▶ _DOCUMENT EXCERPT_:

=======

A Bit About Me -- with thanks to my stepson, Devin Servis
Tuesday, December 20, 2011
Harbinger!
Text: Luke 1:26-38
Theme: “Harbinger!”
4th Sunday of Advent
December 18, 2011
First Presbyterian Church
Denton, Texas
Rev. Paul R. Dunklau
IN THE NAME OF JESUS
26 In the sixth month of Elizabeth’s pregnancy, God sent the angel Gabriel to Nazareth, a town in Galilee, 27 to a virgin pledged to be married to a man named Joseph, a descendant of David. The virgin’s name was Mary. 28 The angel went to her and said, “Greetings, you who are highly favored! The Lord is with you.”
29 Mary was greatly troubled at his words and wondered what kind of greeting this might be. 30 But the angel said to her, “Do not be afraid, Mary; you have found favor with God. 31 You will conceive and give birth to a son, and you are to call him Jesus. 32 He will be great and will be called the Son of the Most High. The Lord God will give him the throne of his father David, 33 and he will reign over Jacob’s descendants forever; his kingdom will never end.”
34 “How will this be,” Mary asked the angel, “since I am a virgin?”
35 The angel answered, “The Holy Spirit will come on you, and the power of the Most High will overshadow you. So the holy one to be born will be called[b] the Son of God. 36 Even Elizabeth your relative is going to have a child in her old age, and she who was said to be unable to conceive is in her sixth month. 37 For no word from God will ever fail.”
38 “I am the Lord’s servant,” Mary answered. “May your word to me be fulfilled.” Then the angel left her.
The words you just heard have become, down through the circling years, the traditional text for today, the Fourth Sunday of Advent. It brings to our ears, hearts, and minds the story of the angel Gabriel’s announcement to Mary, the mother of our Lord.
For many Christians, this selection pulls double duty as it serves as the chief reading for the minor festival called The Annunciation of the Lord. That feast or festival, celebrated in the more liturgical traditions, is observed on March 25th every year. Interestingly, that’s nine months before Christmas Day. Divide nine by three and you get three: a first, second, and third trimester. Today’s selection locates us toward the end of the second trimester of Elizabeth’s pregnancy. Elizabeth, a relative of Mary, was the mother of John the Baptist.
Many congregations use today, the Fourth Sunday of Advent, to have the annual service of Lessons and Carols. That particular service – and a beautiful one it is! -- has a history that springs from the English church. It begins with the lovely bidding prayer which we paraphrased at our “Christmas Traditions” choir concert here at FPC this past Wednesday. Luke 1:26-38 shows up in Lessons and Carols, but, while there is a bidding prayer, there’s no provision for a sermon in that liturgy. As a result, it does stand to reason that the Gabriel and Mary encounter, while read from the Scriptures, is not proclaimed all that much. Today, thankfully, we get to buck the trend and spend a bit more time with this incredible event.We are informed that “God sent” the “angel Gabriel.” So the initiative – the opening “oomph” in this story, if you will – begins with God. Already, this tale bucks the trend.

=======

[Data items]
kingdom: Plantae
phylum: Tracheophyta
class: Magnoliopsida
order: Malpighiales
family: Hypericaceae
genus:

=======

▶ _CHALLENGE 1_:
In the Advent sermon, on what date each year is the festival of the Annunciation of the Lord observed?
▶ _CHALLENGE 2_:
Extend the Advent sermon beyond its final sentence, in the same preaching voice.

▶ _WRITTEN REPLY 1_:
March 25th.

▶ _WRITTEN REPLY 2_:
We like to begin the story with us, and our plans, and our schedules, and our traditions, and our menus, and our shopping lists, and our guest lists, and our errands. “Whoa! Wait a minute,” this text seems to say. Look what’s going on here. “God sent the angel Gabriel to Nazareth, a town in Galilee.” No, God didn’t this angel with a personal name (Gabriel) to Rome and the Palatine Hill where the great Caesar surveyed his vast domain. Neither did God send Gabriel to Jerusalem to the great temple built by King David’s son, Solomon, and recently restored by the Herodian dynasty. No, He didn’t send the angel for a meeting with the Jewish Sanhedrin at their next scheduled session. Instead, he chooses Nazareth – nothing short of a little backwoods town in Galilee. If the story took place in Texas in 2011, the town might have been Gainesville or some such place. The town’s on the map. The town has people in it. It even has a nice golf course; I might add. But it’s not where all the action is. That’s what Nazareth was like.
There was a young woman there, a virgin – probably no older than a teenager. We discover that she is engaged to be married. Her fiance’ is named Joseph, and we are informed that he is a direct descendant of King David. He’s got some royal blood in his veins. And there, in that patriarchal, male-dominated society, where women were relegated to the periphery of life or pushed to the margins, something else happened. The angel didn’t just send for Mary to come to where the angel was at. Instead, it says that the angel came to her. The angel, Gabriel, was a dutiful servant. He was just following orders. He cared little for what the mores’ of society were. That’s refreshing to hear about, I say!
This isn’t the first time Gabriel shows up in Holy Writ. Centuries before this get-together in Nazareth, we read of Gabriel explaining to Daniel some visions God had given him about what was yet to come. He must have been good at that, because this is precisely what he’s telling this young woman whose name was Mary. Before the trip to Nazareth, Gabriel was also in Jerusalem, at the great temple, telling the old priest Zechariah that he and his wife, Elizabeth, were going to have a baby. To the extent that Gabriel reports on future events, he is a “harbinger” of things to come (hence, the title to today’s sermon).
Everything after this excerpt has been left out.